P. A. Em nosso país há muitos problemas não resolvidos e alguns que não são nem combatidos. Toda vez que a Igreja abre a boca sobre os abusos, é de um cinismo vergonhoso. Nossos bispos, inclusive o Papa, tentando evitar afeminados nos seminários para que não haja futuros padres homossexuais. Parece como se, para o Papa, homossexualidade fosse sinônimo de pederastia. Além de se protegerem entre eles, de se acobertarem, a Igreja na Espanha tem a sorte de que os espanhóis (e espanholas) sejam muito envergonhados, socialmente falando. Morremos de vergonha antes de denunciar um caso de abuso. A ideia de sair na imprensa é vista como uma espécie de estigma para a família. Cursei o ensino médio com os salesianos e os franciscanos e sei do que estou falando. Especialmente dos salesianos.
A. B. Como em muitos dos temas que Pedro tem filmado ao longo de sua carreira, com Má Educação ele se antecipou ao que hoje é, infelizmente, um dos maiores estigmas na Igreja.
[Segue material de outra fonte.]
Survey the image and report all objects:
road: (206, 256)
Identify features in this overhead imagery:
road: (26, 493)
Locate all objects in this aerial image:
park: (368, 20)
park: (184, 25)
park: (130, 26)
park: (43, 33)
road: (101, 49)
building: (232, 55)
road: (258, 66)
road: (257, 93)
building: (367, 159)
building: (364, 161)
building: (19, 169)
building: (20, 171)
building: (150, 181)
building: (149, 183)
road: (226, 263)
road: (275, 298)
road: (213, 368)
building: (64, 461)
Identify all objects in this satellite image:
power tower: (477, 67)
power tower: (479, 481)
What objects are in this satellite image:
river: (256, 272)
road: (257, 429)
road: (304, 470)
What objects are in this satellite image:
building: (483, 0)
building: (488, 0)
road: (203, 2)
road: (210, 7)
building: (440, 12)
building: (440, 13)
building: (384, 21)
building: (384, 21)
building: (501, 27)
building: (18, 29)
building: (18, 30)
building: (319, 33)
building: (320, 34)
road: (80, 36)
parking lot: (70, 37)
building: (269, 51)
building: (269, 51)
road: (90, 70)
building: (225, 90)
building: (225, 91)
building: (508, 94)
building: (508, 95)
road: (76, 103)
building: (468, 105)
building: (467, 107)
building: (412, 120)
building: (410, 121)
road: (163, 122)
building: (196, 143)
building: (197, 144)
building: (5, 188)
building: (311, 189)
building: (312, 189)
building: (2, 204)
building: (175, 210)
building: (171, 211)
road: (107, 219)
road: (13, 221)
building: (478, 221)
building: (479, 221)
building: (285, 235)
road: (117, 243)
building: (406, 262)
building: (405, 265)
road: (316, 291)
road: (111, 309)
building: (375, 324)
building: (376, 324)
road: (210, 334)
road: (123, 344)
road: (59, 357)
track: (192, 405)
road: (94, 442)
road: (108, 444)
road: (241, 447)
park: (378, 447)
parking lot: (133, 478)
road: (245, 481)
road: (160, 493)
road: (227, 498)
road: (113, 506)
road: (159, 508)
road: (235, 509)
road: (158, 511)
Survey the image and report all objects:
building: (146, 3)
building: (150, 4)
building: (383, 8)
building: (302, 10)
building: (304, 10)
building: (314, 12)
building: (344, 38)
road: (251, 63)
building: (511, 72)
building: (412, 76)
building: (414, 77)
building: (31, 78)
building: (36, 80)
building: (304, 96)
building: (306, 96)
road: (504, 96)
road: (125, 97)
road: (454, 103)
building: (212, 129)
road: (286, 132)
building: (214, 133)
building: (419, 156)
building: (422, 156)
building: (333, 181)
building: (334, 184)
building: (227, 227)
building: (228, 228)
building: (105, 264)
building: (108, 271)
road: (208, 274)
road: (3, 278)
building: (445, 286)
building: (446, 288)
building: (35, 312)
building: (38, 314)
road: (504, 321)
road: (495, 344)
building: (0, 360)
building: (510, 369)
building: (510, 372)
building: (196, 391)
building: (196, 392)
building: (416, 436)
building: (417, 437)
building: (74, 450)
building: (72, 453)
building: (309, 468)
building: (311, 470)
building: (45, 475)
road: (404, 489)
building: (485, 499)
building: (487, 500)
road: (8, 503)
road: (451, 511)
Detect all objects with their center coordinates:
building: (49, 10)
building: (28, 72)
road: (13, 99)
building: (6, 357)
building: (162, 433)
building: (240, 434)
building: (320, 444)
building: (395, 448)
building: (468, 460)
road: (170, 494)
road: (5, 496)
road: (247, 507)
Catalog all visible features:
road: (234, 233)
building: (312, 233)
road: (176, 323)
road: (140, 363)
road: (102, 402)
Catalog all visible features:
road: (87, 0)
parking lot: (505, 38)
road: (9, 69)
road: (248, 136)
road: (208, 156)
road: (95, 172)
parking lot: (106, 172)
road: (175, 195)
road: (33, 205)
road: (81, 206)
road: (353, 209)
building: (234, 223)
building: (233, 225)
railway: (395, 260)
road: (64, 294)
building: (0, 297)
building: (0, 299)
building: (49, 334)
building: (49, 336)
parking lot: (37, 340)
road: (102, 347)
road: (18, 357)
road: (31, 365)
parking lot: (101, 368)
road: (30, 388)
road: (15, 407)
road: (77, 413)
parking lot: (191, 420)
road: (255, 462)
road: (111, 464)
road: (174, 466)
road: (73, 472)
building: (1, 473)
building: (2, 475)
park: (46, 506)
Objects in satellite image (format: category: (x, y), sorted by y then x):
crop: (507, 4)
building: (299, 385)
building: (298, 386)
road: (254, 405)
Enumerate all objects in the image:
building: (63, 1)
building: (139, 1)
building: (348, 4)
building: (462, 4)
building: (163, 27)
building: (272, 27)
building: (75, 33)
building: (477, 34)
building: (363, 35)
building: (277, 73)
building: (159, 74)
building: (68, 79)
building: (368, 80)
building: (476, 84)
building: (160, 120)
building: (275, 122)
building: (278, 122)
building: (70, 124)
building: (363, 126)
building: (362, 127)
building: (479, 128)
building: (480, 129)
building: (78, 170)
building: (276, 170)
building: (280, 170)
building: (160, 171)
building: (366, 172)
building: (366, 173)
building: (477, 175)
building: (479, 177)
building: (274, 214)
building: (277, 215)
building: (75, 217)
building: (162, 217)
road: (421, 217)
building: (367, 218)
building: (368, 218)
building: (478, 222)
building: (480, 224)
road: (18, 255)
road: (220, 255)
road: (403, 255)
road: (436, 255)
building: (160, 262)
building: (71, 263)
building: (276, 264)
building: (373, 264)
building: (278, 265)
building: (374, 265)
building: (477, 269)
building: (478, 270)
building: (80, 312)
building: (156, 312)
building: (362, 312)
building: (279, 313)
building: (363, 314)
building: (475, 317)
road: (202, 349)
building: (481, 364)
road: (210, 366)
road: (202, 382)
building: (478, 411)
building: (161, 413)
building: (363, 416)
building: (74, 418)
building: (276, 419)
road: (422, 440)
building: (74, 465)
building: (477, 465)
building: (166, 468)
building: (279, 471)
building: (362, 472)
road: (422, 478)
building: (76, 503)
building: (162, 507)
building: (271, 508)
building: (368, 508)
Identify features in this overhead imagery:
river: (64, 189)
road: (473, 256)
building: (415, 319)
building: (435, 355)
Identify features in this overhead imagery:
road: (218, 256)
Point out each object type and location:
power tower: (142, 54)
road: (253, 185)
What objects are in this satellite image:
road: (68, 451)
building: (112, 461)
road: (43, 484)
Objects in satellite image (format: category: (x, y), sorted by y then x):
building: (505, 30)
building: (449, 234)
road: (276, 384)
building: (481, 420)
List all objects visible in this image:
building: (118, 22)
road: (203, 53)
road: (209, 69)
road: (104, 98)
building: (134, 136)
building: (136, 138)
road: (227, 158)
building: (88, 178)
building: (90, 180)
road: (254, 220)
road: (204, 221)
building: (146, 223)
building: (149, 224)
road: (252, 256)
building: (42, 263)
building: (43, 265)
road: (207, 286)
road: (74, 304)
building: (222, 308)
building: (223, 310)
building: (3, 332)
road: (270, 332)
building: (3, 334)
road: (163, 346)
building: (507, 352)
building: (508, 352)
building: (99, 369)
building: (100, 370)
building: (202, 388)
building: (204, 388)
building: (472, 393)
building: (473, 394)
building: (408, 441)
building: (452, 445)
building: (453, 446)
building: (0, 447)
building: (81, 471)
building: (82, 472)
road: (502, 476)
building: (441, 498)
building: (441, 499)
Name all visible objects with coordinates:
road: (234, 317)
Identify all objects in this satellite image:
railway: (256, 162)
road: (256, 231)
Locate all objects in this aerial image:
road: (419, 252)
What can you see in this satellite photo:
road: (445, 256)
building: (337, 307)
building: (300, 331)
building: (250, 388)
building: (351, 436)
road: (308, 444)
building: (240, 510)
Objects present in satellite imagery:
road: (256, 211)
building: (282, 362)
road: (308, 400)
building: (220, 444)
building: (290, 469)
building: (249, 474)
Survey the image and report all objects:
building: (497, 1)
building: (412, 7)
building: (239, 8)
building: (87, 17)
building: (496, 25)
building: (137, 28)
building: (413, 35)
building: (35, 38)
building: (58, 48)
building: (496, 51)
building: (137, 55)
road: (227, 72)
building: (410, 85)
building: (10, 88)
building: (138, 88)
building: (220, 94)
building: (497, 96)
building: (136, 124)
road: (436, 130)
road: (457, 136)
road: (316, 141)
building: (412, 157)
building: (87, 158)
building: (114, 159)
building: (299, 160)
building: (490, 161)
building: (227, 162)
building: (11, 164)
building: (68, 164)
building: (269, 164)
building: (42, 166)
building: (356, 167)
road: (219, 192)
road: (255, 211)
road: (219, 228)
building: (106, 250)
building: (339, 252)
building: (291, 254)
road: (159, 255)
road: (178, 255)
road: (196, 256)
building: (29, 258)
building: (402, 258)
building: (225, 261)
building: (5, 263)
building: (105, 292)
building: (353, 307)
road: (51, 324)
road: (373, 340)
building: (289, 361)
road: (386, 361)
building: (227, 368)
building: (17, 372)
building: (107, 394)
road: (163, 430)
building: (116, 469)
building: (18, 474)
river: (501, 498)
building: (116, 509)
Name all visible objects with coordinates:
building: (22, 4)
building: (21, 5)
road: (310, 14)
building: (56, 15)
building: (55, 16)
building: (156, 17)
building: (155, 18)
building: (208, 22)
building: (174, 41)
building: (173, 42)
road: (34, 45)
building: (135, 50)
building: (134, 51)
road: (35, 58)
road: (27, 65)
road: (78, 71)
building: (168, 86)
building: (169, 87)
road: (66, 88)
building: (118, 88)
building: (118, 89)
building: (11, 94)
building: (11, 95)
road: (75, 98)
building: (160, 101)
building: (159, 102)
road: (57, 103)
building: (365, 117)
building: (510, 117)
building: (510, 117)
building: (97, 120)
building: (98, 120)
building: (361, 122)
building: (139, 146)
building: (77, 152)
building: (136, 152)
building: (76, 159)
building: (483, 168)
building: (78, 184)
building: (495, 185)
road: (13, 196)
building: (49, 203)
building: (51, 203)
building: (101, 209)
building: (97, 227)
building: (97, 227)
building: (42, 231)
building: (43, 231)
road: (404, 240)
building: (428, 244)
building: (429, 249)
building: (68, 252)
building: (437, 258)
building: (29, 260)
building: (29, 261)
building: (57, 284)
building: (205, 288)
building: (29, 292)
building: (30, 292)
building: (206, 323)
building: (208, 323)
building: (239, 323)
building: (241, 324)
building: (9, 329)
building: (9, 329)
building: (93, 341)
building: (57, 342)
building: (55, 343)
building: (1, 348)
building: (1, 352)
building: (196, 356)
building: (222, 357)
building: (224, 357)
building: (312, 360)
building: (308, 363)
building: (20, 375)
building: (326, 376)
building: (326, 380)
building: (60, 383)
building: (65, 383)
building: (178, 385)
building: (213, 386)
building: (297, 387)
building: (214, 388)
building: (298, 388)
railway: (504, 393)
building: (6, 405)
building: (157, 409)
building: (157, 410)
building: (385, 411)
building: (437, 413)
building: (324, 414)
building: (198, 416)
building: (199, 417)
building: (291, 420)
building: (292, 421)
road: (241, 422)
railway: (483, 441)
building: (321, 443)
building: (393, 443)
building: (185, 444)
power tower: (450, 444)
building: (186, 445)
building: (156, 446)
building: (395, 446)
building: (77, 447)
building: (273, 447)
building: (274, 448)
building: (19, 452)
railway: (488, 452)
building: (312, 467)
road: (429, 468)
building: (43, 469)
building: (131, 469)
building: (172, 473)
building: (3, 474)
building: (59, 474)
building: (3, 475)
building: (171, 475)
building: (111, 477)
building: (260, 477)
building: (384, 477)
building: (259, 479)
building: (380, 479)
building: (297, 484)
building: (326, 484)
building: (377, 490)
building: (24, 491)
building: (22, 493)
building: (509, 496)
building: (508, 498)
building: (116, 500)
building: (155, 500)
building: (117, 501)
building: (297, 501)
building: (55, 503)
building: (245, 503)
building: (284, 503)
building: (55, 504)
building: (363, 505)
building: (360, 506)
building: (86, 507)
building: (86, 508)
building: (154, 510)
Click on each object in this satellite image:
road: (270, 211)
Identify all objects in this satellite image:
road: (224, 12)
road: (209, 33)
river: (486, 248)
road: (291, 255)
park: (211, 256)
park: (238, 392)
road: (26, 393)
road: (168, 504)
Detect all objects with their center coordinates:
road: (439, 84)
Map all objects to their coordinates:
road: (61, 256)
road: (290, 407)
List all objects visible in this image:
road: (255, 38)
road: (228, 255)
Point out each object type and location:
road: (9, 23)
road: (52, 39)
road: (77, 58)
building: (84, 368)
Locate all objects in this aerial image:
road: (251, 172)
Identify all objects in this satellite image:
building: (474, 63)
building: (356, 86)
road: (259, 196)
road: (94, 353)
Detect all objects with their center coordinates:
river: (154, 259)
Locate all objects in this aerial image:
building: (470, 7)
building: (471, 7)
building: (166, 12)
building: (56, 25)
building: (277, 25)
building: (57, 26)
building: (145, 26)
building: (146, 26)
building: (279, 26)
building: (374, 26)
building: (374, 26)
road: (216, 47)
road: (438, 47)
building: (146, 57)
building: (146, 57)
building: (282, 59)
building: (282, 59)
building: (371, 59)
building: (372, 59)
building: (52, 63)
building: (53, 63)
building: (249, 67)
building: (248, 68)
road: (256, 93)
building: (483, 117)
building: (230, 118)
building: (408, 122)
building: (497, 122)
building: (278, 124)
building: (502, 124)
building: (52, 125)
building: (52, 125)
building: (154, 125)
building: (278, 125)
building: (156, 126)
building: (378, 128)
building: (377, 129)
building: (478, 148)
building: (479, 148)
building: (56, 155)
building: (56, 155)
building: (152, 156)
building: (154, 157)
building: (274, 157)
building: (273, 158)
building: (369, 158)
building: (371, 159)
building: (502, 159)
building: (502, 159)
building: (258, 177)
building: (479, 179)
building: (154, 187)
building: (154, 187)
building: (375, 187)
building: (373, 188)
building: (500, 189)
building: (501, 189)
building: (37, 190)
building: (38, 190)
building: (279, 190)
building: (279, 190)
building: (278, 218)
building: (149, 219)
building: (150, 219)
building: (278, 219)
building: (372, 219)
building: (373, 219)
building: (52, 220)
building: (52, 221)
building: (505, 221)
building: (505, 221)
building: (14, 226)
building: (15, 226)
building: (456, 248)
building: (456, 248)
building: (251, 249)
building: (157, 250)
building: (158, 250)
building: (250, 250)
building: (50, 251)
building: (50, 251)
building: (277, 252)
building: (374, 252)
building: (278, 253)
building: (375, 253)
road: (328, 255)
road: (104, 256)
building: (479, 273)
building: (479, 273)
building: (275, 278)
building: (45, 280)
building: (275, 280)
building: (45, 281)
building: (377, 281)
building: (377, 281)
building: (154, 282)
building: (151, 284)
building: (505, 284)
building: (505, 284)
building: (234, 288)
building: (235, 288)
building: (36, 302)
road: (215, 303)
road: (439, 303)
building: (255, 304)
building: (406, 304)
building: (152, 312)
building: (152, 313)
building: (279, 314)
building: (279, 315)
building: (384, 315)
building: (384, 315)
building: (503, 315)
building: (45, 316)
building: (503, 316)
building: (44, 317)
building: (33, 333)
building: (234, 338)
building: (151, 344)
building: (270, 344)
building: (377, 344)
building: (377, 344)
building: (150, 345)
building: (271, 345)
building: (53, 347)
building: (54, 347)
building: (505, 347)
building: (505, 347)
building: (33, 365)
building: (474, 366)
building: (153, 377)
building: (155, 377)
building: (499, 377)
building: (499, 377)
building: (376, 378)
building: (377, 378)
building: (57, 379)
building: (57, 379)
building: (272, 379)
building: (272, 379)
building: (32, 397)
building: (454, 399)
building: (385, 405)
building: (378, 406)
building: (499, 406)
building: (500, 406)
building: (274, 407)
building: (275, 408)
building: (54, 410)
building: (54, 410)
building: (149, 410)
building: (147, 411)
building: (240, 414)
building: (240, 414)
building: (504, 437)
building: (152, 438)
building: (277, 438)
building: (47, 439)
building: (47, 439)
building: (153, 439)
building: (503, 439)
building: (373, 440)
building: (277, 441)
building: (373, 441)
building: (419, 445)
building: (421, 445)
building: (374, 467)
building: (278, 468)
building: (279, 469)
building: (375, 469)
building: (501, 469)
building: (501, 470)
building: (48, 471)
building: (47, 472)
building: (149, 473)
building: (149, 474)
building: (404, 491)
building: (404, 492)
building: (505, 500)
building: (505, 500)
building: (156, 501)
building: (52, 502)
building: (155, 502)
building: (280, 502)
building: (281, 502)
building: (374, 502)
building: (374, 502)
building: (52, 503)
Todo crime que tem menores como vítimas é, na verdade, um duplo crime, porque marca para sempre as pessoas que o sofreram e porque, quando os abusos são cometidos, as vítimas se encontram em um estado de indefesa absoluta. O cinema, que serve a muitos propósitos, também se torna uma arma de denúncia muito poderosa. É uma de suas funções.
P. Dolor y Gloria tem um certo aroma de testamento cinematográfico. De agora em diante, será difícil ver qualquer um de seus filmes sem ter este na cabeça. Por que você sentiu essa necessidade agora?
P. A. Espero que não seja meu testamento cinematográfico, quero continuar fazendo filmes, para mim é tão essencial como para o protagonista de Dolor y Gloria. Nunca sei por que escolho fazer um filme e não outro, embora inconscientemente eu seja movido por razões muito profundas. Mas não sei se sou eu que escolho o filme ou vice-versa. Seja como for, a escolha é sempre inequívoca.
A. B. Todos nós estamos ficando mais velhos. Quando os anos passam, pelo menos para mim, você percebe que há um momento em que só cabe a verdade. Acho que Pedro tinha uma necessidade visceral de enfrentar certas verdades... que têm maior peso, que se refletem muito diretamente em sua própria vida, nos rastros que vai deixando, na solidão, e possivelmente também nos remédios para os próprios males, [remédios] que passam necessariamente pela generosidade e pela esperança.